The Versace family left the mansion untouched for three years after Gianni’s 1997 murder. Donatella sold it in 2000. Sometime around 2009, the building re-opened as a luxury hotel. Today, the hotel goes by its original name: The Villa Casa Casuarina.
The mansion’s history doesn’t start with Versace. Alden Freeman, the son of rich Standard Oil exec Joel Freeman, built it in 1930. Back between the 1920s and 1940s, Miami Beach was the ultimate place for the rich and fabulous to build their mansions. Miami Beach is a designated historic district thanks to its abundant art deco architecture.
Anyways, back to Freeman. Alden inherited his father’s fortune, retired at 27 and traveled the world. One building he saw during his travels was Alcazar De Colon in the Dominican Republic. The Alcazar De Colon is the oldest house in the Western hemisphere, and it was built by Christopher Columbus’s son, Diego. Inspired by the gorgeous, historic building, Alden returned to Miami Beach and built Casa Casuarina. He even incorporated an original brick from the Alcazar into the mansion. It originally contained 24 apartments. Alden lived in one and rented the others, often inviting the interesting people he met during his travels to stay. He died in the mansion in 1937 after a long illness.
The Versace Era
The mansion changed hands a few times over the years. It mostly continuing to operate as apartments and gradually fell into disrepair. That is, until 1992, when renowned designer Gianni Versace fell in love with the mansion during a stroll down Ocean Avenue while on vacation. The unique Spanish architecture drew him in, but the “kneeling Aphrodite” statue out front sealed the deal. Versace had a deep fascination with Greek and Roman mythology.
He purchased the house for $2.9 million and then bought the property next door (a historic art deco hotel called The Hotel Revere) for $3.7 million. Against the wishes of the Miami Design Preservation League, Versace tore down the Hotel Revere and used the land for his garden, pool, and a whole new wing on the house. Overall, Versace spent an additional $32 million adding all of this in. In addition, he also converted the 24 apartments into 10 large suites (plus two more suites in the South Wing).
Versace also replaced the fountain and reconstructed the observatory with a new copper dome. He planned to buy a vacant lot to the north for a second garden, but he was murdered before he got the chance. On July 15th, serial killer Andrew Cunanan shot Versace on the steps of the mansion as he was walking back from picking up coffee and the morning newspapers. Though the TV show American Crime Story: The Assassination of Gianni Versace heavily speculates as to why Cunanan made Versace his fifth and final victim before turning the gun on himself, we will probably never know exactly why Cunanan shot Versace.

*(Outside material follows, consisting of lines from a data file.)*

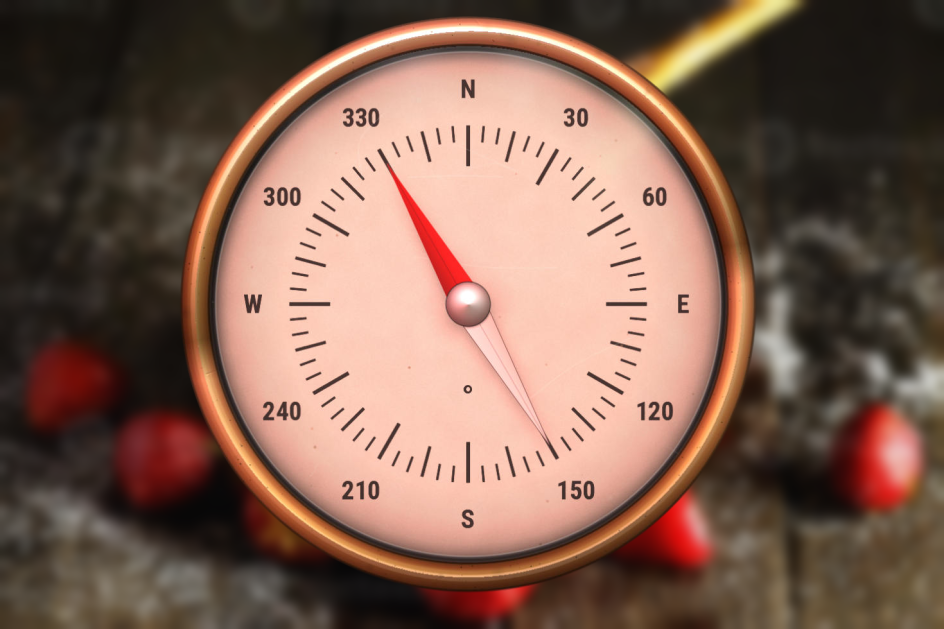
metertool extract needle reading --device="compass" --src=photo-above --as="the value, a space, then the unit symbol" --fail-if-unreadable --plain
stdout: 330 °
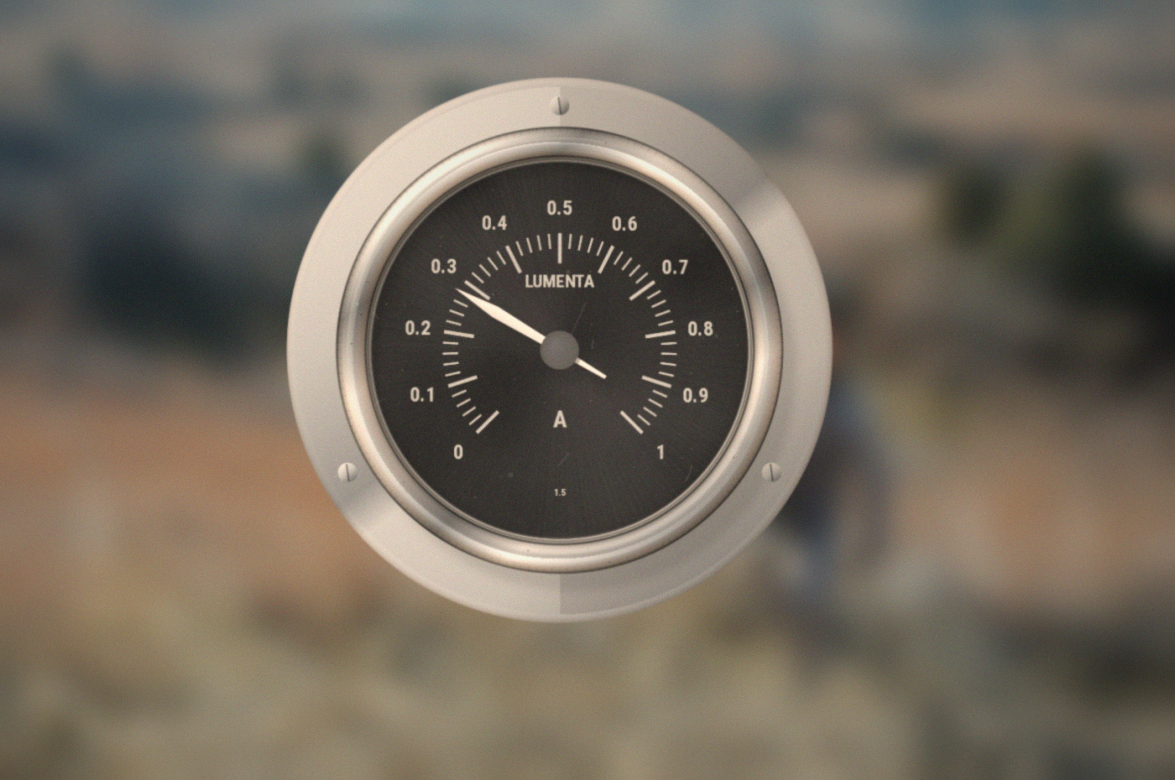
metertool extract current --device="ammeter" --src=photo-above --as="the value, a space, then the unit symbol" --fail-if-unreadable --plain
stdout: 0.28 A
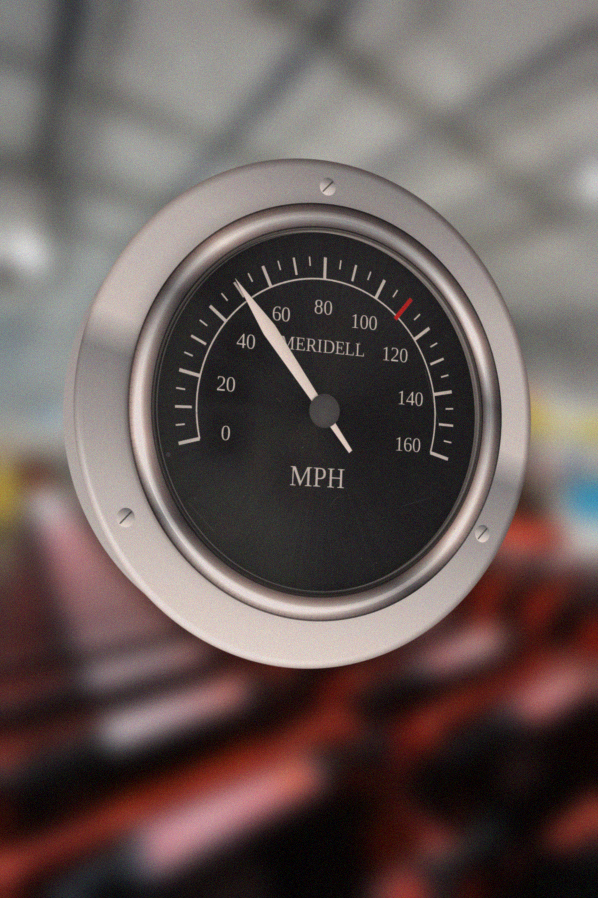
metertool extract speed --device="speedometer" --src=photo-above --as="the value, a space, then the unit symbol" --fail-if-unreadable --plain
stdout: 50 mph
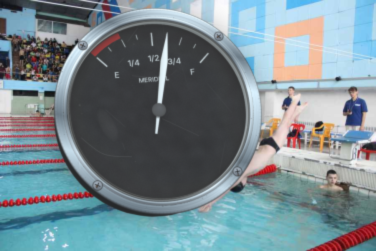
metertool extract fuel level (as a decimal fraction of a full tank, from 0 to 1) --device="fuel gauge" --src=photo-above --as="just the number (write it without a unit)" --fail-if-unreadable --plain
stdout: 0.625
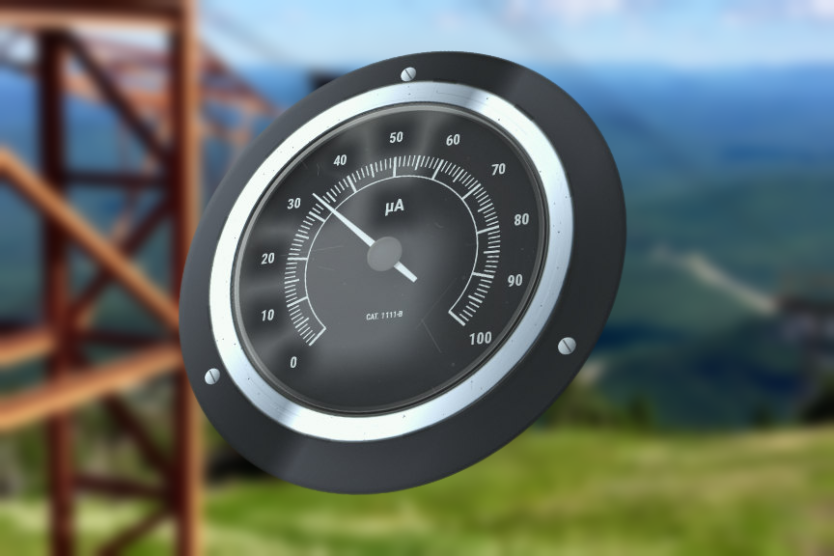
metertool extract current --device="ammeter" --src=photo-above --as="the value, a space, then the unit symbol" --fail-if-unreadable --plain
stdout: 33 µA
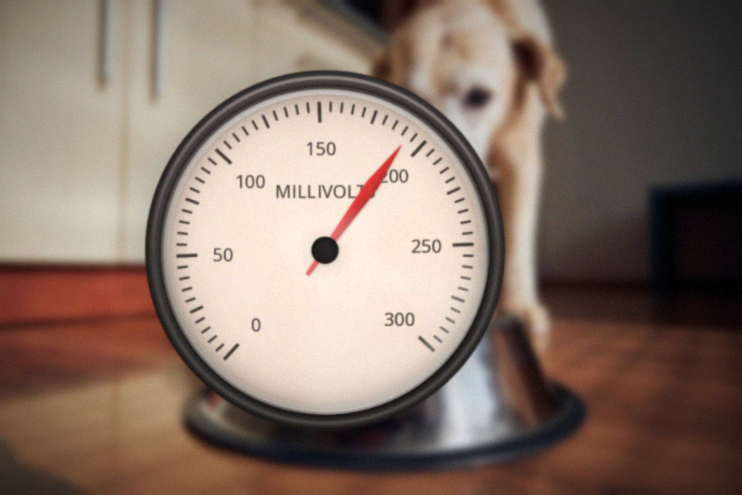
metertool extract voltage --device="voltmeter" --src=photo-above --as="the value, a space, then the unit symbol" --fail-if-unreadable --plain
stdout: 192.5 mV
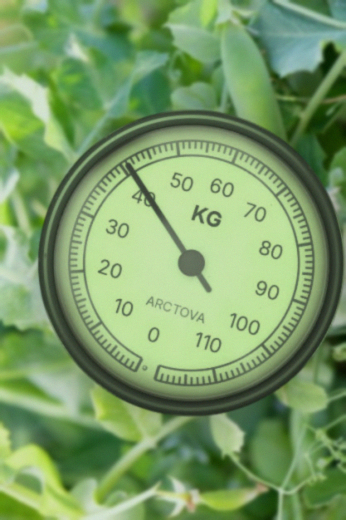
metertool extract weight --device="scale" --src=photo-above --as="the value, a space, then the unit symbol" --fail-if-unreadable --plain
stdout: 41 kg
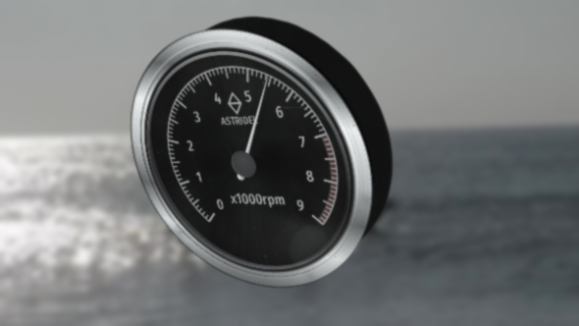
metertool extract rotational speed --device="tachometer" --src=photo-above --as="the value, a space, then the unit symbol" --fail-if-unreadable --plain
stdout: 5500 rpm
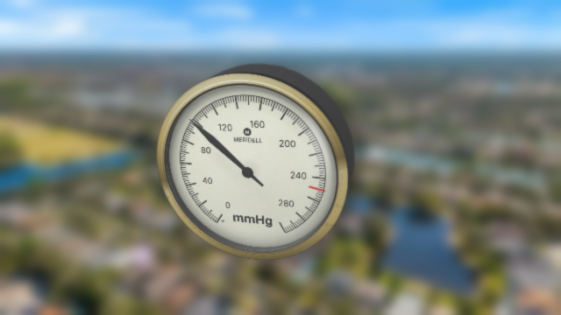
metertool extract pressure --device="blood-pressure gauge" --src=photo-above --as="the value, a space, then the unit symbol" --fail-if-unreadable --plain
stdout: 100 mmHg
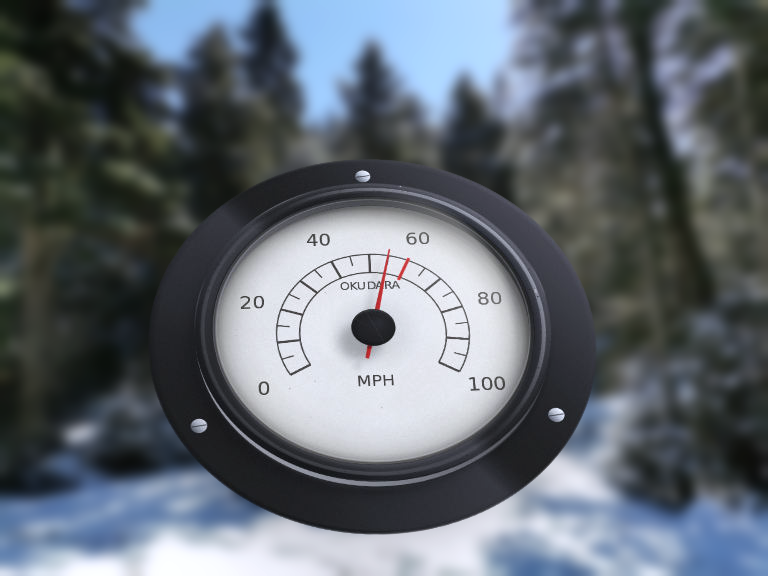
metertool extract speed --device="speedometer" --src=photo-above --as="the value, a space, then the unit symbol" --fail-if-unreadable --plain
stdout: 55 mph
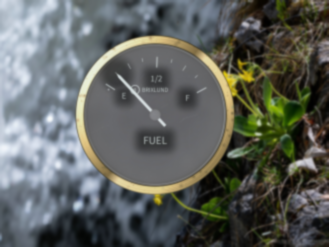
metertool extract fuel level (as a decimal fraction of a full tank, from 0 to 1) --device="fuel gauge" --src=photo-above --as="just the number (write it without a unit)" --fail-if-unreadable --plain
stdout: 0.125
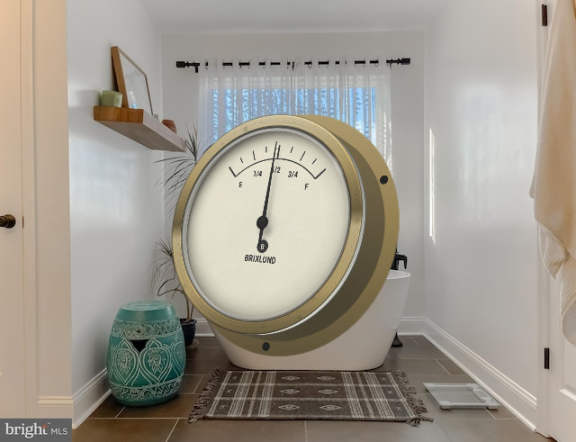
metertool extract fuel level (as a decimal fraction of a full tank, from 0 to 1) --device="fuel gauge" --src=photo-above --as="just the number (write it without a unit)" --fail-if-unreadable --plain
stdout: 0.5
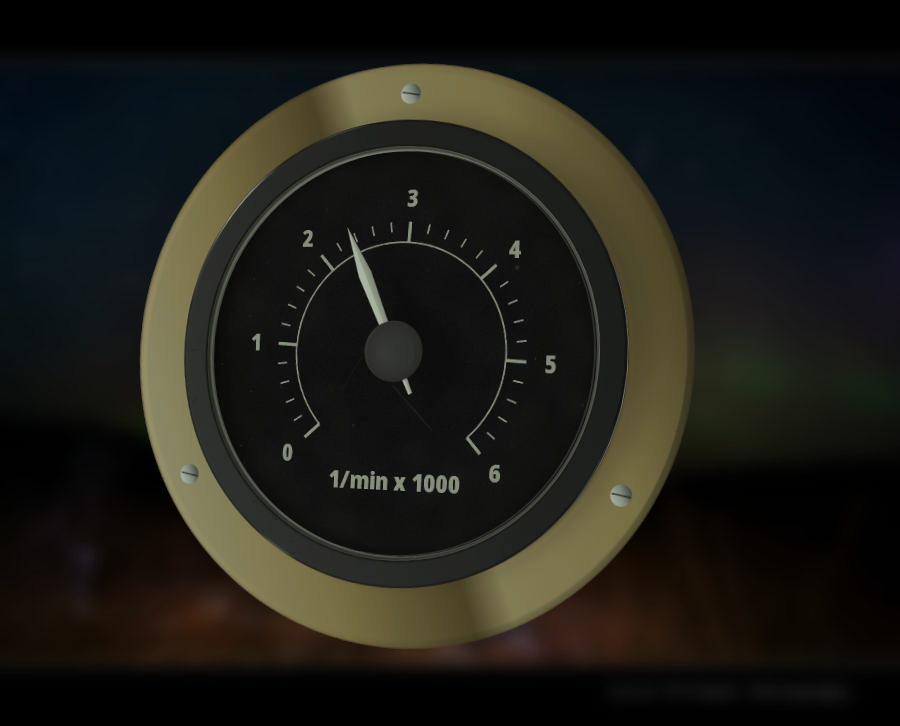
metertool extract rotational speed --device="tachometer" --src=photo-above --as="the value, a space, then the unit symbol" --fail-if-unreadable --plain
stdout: 2400 rpm
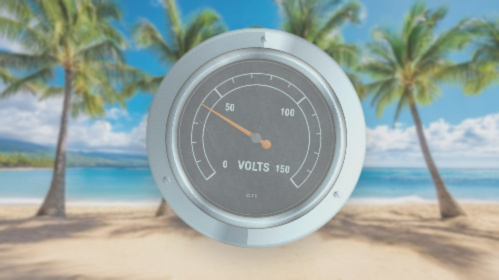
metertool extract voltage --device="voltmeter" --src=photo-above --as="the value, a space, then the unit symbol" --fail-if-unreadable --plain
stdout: 40 V
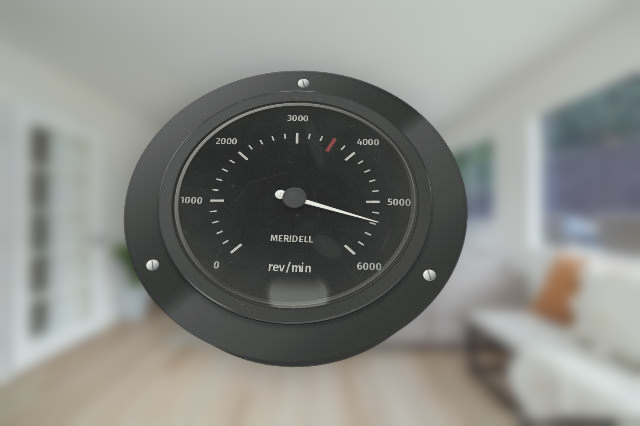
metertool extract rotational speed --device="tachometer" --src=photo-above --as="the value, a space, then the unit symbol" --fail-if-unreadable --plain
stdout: 5400 rpm
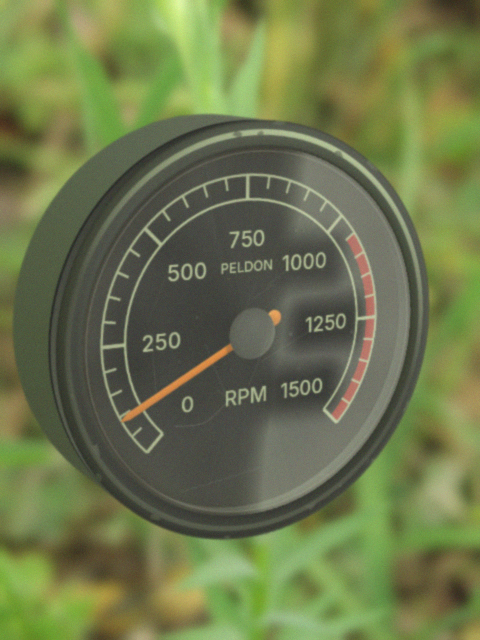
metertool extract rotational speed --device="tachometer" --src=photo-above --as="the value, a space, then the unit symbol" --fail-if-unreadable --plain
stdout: 100 rpm
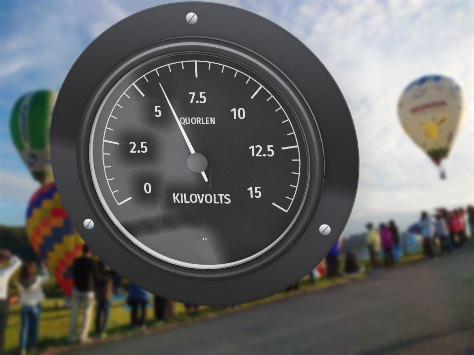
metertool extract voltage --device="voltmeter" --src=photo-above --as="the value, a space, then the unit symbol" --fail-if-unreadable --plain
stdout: 6 kV
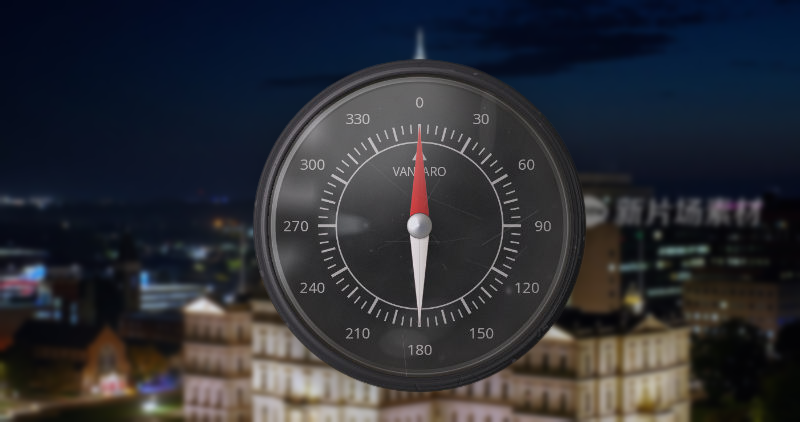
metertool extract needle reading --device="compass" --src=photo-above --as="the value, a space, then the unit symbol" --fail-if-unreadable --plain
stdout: 0 °
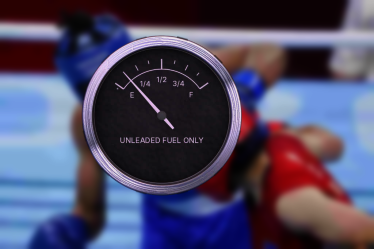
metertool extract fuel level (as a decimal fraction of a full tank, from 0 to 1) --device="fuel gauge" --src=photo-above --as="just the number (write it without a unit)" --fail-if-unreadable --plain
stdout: 0.125
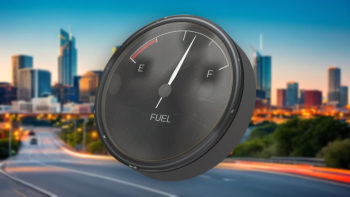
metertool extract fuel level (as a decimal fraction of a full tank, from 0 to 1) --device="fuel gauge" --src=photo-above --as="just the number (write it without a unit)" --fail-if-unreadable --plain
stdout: 0.625
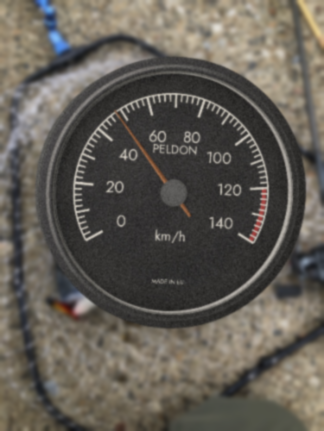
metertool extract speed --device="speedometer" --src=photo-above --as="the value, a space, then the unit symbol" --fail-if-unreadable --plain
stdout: 48 km/h
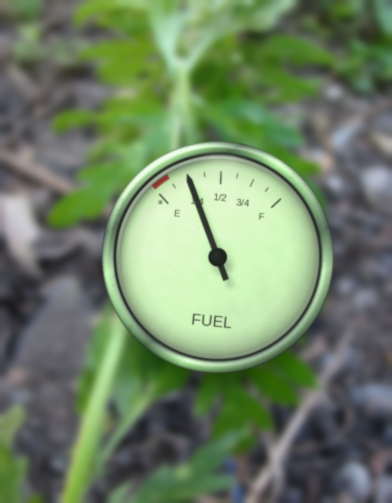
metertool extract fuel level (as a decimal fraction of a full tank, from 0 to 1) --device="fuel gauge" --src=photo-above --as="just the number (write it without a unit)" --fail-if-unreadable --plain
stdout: 0.25
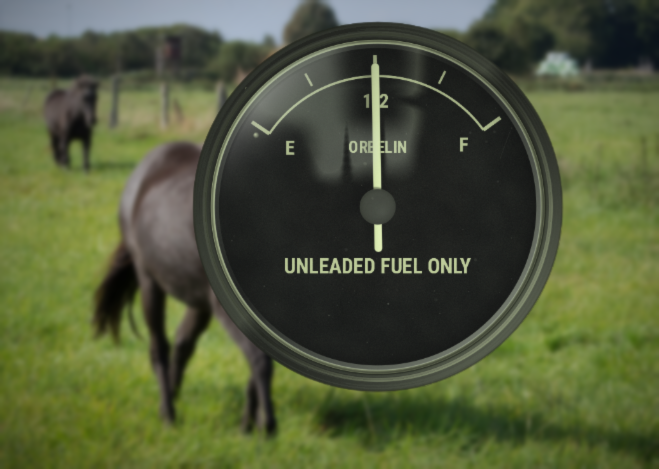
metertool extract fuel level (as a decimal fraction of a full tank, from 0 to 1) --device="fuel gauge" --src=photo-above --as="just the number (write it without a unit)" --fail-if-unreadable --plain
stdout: 0.5
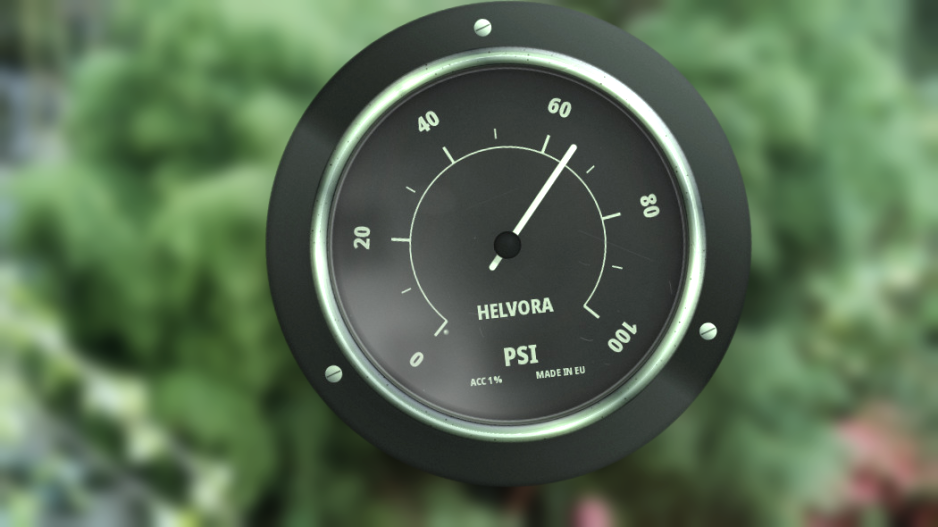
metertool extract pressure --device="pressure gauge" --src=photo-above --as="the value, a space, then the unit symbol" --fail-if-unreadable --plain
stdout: 65 psi
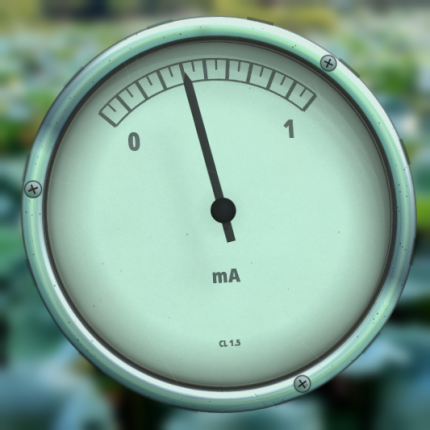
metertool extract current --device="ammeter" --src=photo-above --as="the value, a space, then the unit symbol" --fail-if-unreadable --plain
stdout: 0.4 mA
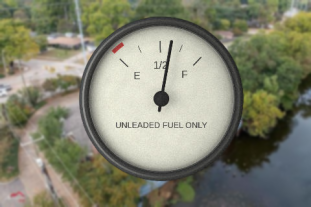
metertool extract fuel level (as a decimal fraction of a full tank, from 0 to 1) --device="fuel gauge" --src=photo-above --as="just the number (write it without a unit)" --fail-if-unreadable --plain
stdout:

Gianni Versace’s mansion today
As The Villa Casa Casuarina, the hotel features 10 suites. Lots of the details put into Gianni Versace’s mansion remain, including the Medusa medallion on the courtyard staircase’s left wall, the mosaic garden, and the Medusa and Neptune statues by the pool. The 54-foot pool itself is also famously beautiful. More than 100 million tiles (including thousands made of 24-karat gold) decorate the so-called “Million Mosaic Pool”. A scarf from Versace’s Marine Vanitas collection inspired the design. And, of course, the bronze “kneeling Aphrodite” statue that drew Versace to the house is still here as well.